Un calendrier serré pour une mise en œuvre rapide
Le processus d’élaboration de ce plan a été officiellement lancé en janvier 2024 et s’étalera sur une période de deux ans, témoignant de la complexité et de l’ampleur de la tâche. La phase cruciale de diagnostic territorial vise à recueillir les besoins et les aspirations des différentes régions. S’ensuivra une large concertation nationale au premier semestre 2025, destinée à synthétiser les contributions régionales et à construire un consensus autour des orientations stratégiques nationales. L’objectif est d’adopter le document final avant la fin de l’année 2025, afin de permettre une mise en œuvre dès janvier 2026. Ce calendrier serré souligne l’urgence d’agir et la volonté des autorités de traduire rapidement cette ambition en actions concrètes.

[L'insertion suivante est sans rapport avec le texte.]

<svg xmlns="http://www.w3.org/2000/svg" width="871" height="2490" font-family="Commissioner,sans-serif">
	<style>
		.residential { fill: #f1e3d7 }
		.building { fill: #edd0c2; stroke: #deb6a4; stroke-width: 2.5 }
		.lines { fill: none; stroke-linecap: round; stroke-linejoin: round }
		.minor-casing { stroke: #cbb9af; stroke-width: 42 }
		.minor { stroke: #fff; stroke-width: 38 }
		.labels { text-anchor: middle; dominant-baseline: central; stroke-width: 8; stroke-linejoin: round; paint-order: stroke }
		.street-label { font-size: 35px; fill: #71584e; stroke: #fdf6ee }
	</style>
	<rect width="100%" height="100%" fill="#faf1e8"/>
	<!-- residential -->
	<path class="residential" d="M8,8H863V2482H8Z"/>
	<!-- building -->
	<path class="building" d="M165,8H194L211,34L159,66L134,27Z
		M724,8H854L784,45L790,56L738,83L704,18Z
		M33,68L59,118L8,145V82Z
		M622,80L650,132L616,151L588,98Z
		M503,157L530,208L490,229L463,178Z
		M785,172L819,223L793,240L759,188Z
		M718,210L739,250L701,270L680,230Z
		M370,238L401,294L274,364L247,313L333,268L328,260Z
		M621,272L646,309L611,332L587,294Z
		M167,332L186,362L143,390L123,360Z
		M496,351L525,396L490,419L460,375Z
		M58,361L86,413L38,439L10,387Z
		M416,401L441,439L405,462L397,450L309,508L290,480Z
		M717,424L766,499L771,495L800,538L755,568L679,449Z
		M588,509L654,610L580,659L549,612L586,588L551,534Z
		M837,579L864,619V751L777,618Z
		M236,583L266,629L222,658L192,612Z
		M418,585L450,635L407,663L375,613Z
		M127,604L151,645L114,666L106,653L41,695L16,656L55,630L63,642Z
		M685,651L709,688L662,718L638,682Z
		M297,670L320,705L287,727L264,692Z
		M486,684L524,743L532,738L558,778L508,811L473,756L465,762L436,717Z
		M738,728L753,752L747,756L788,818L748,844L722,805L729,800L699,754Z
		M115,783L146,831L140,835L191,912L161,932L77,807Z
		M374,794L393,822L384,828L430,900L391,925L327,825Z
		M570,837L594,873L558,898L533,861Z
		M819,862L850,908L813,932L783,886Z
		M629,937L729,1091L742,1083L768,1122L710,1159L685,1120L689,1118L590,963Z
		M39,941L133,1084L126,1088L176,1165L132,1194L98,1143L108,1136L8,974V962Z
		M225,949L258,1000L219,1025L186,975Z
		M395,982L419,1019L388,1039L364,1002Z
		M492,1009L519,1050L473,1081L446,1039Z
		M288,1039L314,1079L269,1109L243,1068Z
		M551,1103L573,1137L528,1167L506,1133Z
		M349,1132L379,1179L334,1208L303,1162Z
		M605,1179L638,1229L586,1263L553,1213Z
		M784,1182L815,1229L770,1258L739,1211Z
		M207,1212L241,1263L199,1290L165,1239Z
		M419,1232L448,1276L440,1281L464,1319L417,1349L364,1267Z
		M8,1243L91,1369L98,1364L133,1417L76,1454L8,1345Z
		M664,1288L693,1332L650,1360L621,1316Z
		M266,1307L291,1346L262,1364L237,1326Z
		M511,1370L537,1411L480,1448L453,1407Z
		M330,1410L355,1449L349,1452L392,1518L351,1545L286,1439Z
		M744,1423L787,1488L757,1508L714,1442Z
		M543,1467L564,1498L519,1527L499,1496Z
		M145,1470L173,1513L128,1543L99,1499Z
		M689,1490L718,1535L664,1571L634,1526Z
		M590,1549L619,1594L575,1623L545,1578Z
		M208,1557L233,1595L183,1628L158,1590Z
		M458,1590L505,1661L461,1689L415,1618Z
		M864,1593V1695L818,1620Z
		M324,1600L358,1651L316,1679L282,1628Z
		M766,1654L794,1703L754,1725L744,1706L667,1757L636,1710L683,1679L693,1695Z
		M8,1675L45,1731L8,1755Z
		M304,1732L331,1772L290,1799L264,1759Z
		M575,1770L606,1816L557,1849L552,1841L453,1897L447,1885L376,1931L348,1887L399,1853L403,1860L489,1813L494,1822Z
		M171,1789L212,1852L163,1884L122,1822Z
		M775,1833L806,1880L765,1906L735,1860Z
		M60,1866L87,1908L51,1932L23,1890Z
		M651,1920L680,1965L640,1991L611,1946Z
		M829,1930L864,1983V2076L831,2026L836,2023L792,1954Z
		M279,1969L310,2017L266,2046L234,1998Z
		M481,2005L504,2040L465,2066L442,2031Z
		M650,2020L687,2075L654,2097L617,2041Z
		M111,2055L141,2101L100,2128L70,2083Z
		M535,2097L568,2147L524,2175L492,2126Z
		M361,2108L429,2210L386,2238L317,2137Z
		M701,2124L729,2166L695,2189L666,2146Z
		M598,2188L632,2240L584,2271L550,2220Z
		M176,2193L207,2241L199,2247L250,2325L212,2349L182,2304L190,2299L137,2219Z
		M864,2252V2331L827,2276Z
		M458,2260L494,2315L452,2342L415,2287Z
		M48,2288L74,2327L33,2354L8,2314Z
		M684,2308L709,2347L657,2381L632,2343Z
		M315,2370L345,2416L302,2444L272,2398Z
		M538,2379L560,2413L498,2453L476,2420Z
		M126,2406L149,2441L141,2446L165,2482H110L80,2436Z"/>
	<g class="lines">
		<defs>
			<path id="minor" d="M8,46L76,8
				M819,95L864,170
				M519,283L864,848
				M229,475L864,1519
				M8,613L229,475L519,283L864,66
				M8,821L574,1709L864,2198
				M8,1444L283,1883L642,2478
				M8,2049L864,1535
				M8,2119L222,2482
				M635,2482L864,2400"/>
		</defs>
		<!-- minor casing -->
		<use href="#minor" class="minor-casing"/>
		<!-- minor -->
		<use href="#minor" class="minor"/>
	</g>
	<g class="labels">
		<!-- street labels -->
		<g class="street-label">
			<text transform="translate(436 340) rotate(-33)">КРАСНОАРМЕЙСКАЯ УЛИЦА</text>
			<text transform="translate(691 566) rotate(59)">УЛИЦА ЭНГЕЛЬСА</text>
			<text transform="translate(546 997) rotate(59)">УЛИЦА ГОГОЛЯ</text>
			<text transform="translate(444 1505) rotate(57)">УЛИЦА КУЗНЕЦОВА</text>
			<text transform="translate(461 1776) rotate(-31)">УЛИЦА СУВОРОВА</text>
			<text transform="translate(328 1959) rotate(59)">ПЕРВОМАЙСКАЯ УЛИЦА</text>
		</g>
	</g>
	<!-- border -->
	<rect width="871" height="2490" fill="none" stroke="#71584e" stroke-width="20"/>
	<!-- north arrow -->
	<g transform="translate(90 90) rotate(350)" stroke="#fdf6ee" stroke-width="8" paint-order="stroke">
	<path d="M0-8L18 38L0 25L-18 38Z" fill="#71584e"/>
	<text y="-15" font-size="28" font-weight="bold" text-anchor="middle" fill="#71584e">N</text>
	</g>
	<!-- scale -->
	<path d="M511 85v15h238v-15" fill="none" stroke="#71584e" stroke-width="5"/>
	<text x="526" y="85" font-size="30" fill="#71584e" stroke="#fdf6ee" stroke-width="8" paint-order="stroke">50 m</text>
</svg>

Les conditions indispensables au succès
Les experts insistent sur quatre facteurs clés qui conditionneront le succès de ce plan ambitieux. Un leadership est indispensable pour maintenir le cap et surmonter les inévitables résistances au changement. Une appropriation nationale par tous les acteurs, qu’il s’agisse des institutions publiques, du secteur privé, de la société civile ou des citoyens, est essentielle pour garantir l’adhésion et la participation active à la mise en œuvre. Des financements garantis sont cruciaux pour concrétiser les projets et les réformes envisagés, ce qui nécessitera de convaincre les partenaires internationaux et les investisseurs privés de la pertinence et de la crédibilité de cette nouvelle feuille de route. Enfin, un système de suivi rigoureux est indispensable pour évaluer l’avancement des objectifs, identifier les éventuels blocages et ajuster les politiques en conséquence.
Une ultime chance pour le redressement national
Ce nouveau plan de développement représente probablement une ultime opportunité pour la Tunisie de s’extraire de l’enlisement économique et social qui menace son avenir. Sa réussite dépendra fondamentalement de la capacité des différents acteurs à transcender leurs divergences et à œuvrer de concert pour l’intérêt général du pays. Les mois à venir seront décisifs pour transformer cette ambition en une réalité tangible, capable de redonner espoir et de tracer la voie d’un avenir plus prospère et équitable pour tous les Tunisiens. L’heure n’est plus aux atermoiements, mais à des choix courageux et à une action concertée pour le redressement national.